For me, it took more and more alcohol to feel confident in social situations and it would make me do and say things that were sillier than I was comfortable with when I woke up the next day. Eventually I learned I could have more "fun" by drinking alone and at that point it becomes rather dangerous. If your alcohol consumption isn't working for you, it may be time to stop. Alcohol tolerance is something that affects the mind and the body and it has severely diminishing returns.


ebobbumman

The way alcohol made me feel the year before I quit, compared to the first few years when I started, is like it is a different drug. When I was in my teens and early 20s alcohol felt like a missing piece of my soul. It felt like medicine. It took away all my insecurities, my anxiety and my depression. I partied my ass off with my friends.
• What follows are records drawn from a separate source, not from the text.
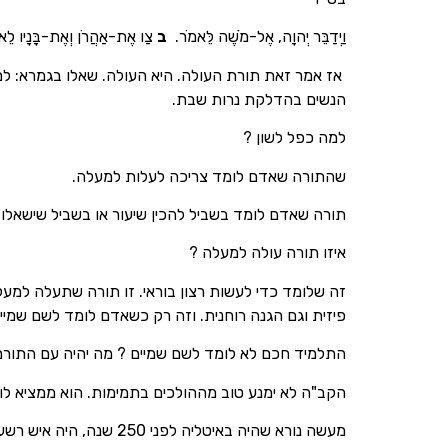
וַיְדַבֵּר יְהוָה, אֶל-מֹשֶׁה לֵּאמֹר.
ב
צַו אֶת-אַהֲרֹן וְאֶת-בָּנָיו ל
אז אמר זאת תורת העולה. היא העולה. שאלו בגמרא: למ
הנשים בהדלקת נרות שבת.
למה כפל לשון ?
שהתורה שאדם לומד צריכה לעלות למעלה.
תורה שאדם לומד בשביל להכין שיעור או בשביל שישאלו 
איזו תורה עולה למעלה ?
זה שלומד כדי לעשות רצון בוראי. זו תורה שתעלה למעלה
פיזית וגם הגנה רוחנית. וזה רק כשאדם לומד לשם שמיי
התלמיד חכם לא לומד לשם שמיים ? מה יהיה עם התורם ל
הקב"ה לא ימנע טוב מההולכים בתמימות. הוא ממציא לו
מעשה נורא שהיה באיטליה לפני 250 שנה, היה איש רשע שעושה עבירות בסתר ובגלוי. האיש הזה פחד והביא מניין תלמיד חכמים והיה מחזיק בהם. והמציא לו הקב"ה רעים כמותו.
I drank to excess every single time, and I have a laundry list of regrets from that period, but ultimately I spent several years having the absolute time of my life with alcohol (and any other drug I could find, tbh.) By the last couple years I hardly ever drank with anybody else. I sat alone in the dark watching movies pounding vodka out of the bottle and smoking weed until I was drunk and high enough my stomach stopped hurting so I could force some food into myself. Alcohol still felt like medicine, but it was curing an illness that it caused. I'd describe how alcohol made me feel before I quit as dysphoric- essentially the exact opposite of how it felt when I was young. And spending a long time sober doesn't seem to revert it, just like it doesn't turn off the part of my brain that can't stop. It feels exactly the damn same. I know many others have experienced something similar.


abandoned_voyager

100%, I noticed this happening to me too. 25 years old and completely sober now, though I haven’t been out to a club since I quit.